We assume that f(z) is rational, that is, ${\displaystyle f(z)=p(z)/q(z)}$ where p(z) and q(z) are complex polynomials of degrees m and n, respectively, and we have to find the derivative of the above expressions for φ(z). And as it is only ${\displaystyle z_{k}}$ that varies, we must calculate the derivative ${\displaystyle z'_{k}}$ of ${\displaystyle z_{k}}$ with respect to z.
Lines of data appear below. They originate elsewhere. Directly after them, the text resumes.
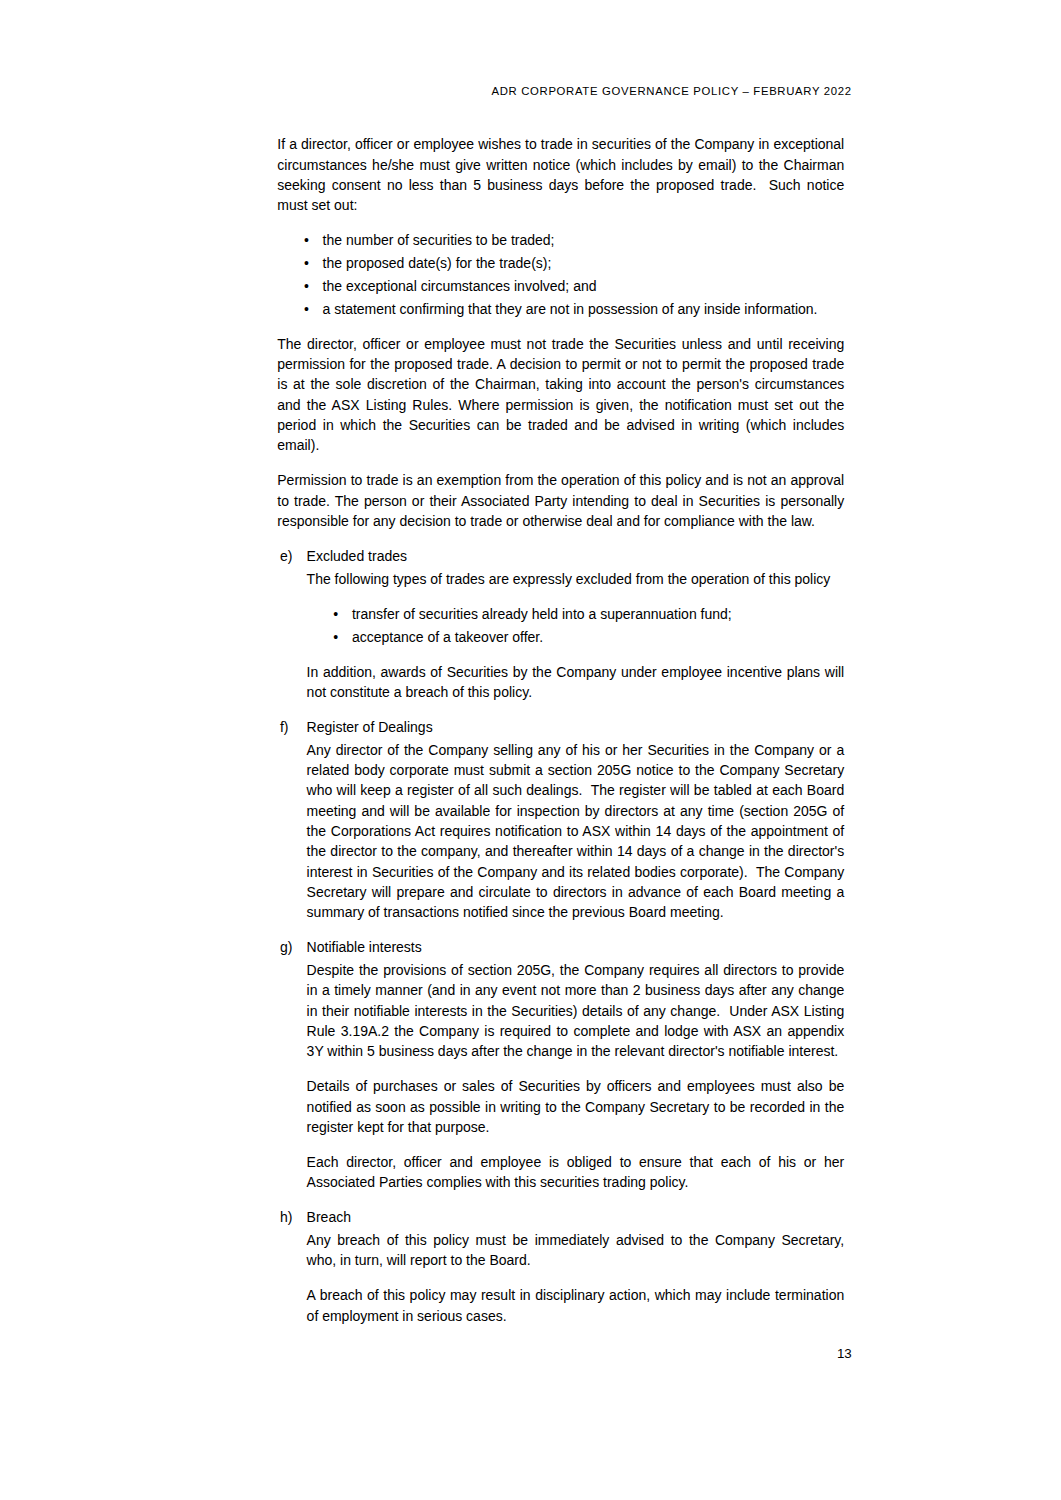ADR CORPORATE GOVERNANCE POLICY – FEBRUARY 2022
If a director, officer or employee wishes to trade in securities of the Company in exceptional circumstances he/she must give written notice (which includes by email) to the Chairman seeking consent no less than 5 business days before the proposed trade. Such notice must set out:
the number of securities to be traded;
the proposed date(s) for the trade(s);
the exceptional circumstances involved; and
a statement confirming that they are not in possession of any inside information.
The director, officer or employee must not trade the Securities unless and until receiving permission for the proposed trade. A decision to permit or not to permit the proposed trade is at the sole discretion of the Chairman, taking into account the person's circumstances and the ASX Listing Rules. Where permission is given, the notification must set out the period in which the Securities can be traded and be advised in writing (which includes email).
Permission to trade is an exemption from the operation of this policy and is not an approval to trade. The person or their Associated Party intending to deal in Securities is personally responsible for any decision to trade or otherwise deal and for compliance with the law.
e)
Excluded trades
The following types of trades are expressly excluded from the operation of this policy
transfer of securities already held into a superannuation fund;
acceptance of a takeover offer.
In addition, awards of Securities by the Company under employee incentive plans will not constitute a breach of this policy.
f)
Register of Dealings
Any director of the Company selling any of his or her Securities in the Company or a related body corporate must submit a section 205G notice to the Company Secretary who will keep a register of all such dealings. The register will be tabled at each Board meeting and will be available for inspection by directors at any time (section 205G of the Corporations Act requires notification to ASX within 14 days of the appointment of the director to the company, and thereafter within 14 days of a change in the director's interest in Securities of the Company and its related bodies corporate). The Company Secretary will prepare and circulate to directors in advance of each Board meeting a summary of transactions notified since the previous Board meeting.
g)
Notifiable interests
Despite the provisions of section 205G, the Company requires all directors to provide in a timely manner (and in any event not more than 2 business days after any change in their notifiable interests in the Securities) details of any change. Under ASX Listing Rule 3.19A.2 the Company is required to complete and lodge with ASX an appendix 3Y within 5 business days after the change in the relevant director's notifiable interest.
Details of purchases or sales of Securities by officers and employees must also be notified as soon as possible in writing to the Company Secretary to be recorded in the register kept for that purpose.
Each director, officer and employee is obliged to ensure that each of his or her Associated Parties complies with this securities trading policy.
h)
Breach
Any breach of this policy must be immediately advised to the Company Secretary, who, in turn, will report to the Board.
A breach of this policy may result in disciplinary action, which may include termination of employment in serious cases.
13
But as ${\displaystyle z_{k}=f(f(\cdots f(z)))}$ (the k-fold composition), ${\displaystyle z'_{k}}$ is the product of the numbers ${\displaystyle f'(z_{k})}$, and this sequence can be calculated recursively by ${\displaystyle z'_{k+1}=f'(z_{k})z'_{k}}$, starting with ${\displaystyle z'_{0}=1}$ (before the calculation of the next iteration ${\displaystyle z_{k+1}=f(z_{k})}$).

For iteration towards ∞ (more precisely when m ≥ n + 2, so that ∞ is a super-attracting fixed point), we have

${\displaystyle |\varphi '(z)|=\lim _{k\to \infty }{\frac {|z'_{k}|}{|z_{k}|d^{k}}},}$

(d = m − n) and consequently:

${\displaystyle \delta (z)=\varphi (z)/|\varphi '(z)|=\lim _{k\to \infty }\log |z_{k}||z_{k}|/|z'_{k}|.\,}$

For iteration towards a finite attracting cycle (that is not super-attracting) containing the point z* and having order r, we have

${\displaystyle |\varphi '(z)|=\lim _{k\to \infty }|z'_{kr}|/(|z_{kr}-z^{*}|^{2}\alpha ^{k}),\,}$

and consequently:

${\displaystyle \delta (z)=\varphi (z)/|\varphi '(z)|=\lim _{k\to \infty }|z_{kr}-z^{*}|/|z'_{kr}|.\,}$

For a super-attracting cycle, the formula is:

${\displaystyle \delta (z)=\lim _{k\to \infty }\log |z_{kr}-z^{*}|^{2}/|z'_{kr}|.\,}$

We calculate this number when the iteration stops. Note that the distance estimation is independent of the attraction of the cycle. This means that it has meaning for transcendental functions of "degree infinity" (e.g. sin(z) and tan(z)).

Besides drawing of the boundary, the distance function can be introduced as a 3rd dimension to create a solid fractal landscape.